*WHAT IS REQUIRED:* Since only the text is wanted, print every entry below exactly and omit the images.

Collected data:
◆ ◆ ◆ ◆ ◆ ◆ ◆

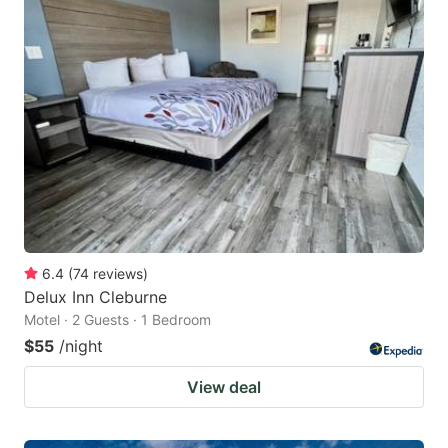
6.4
(
74
reviews
)
Delux Inn Cleburne
Motel · 2 Guests · 1 Bedroom
$55
/night
View deal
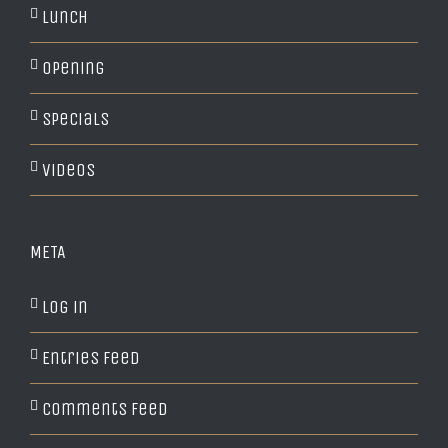
Lunch
Opening
Specials
Videos
META
Log in
Entries feed
Comments feed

◆ ◆ ◆ ◆ ◆ ◆ ◆

*REPLY:*
6.4
(
74
reviews
)
Delux Inn Cleburne
Motel · 2 Guests · 1 Bedroom
$55
/night
View deal
Lunch
Opening
Specials
Videos
META
Log in
Entries feed
Comments feed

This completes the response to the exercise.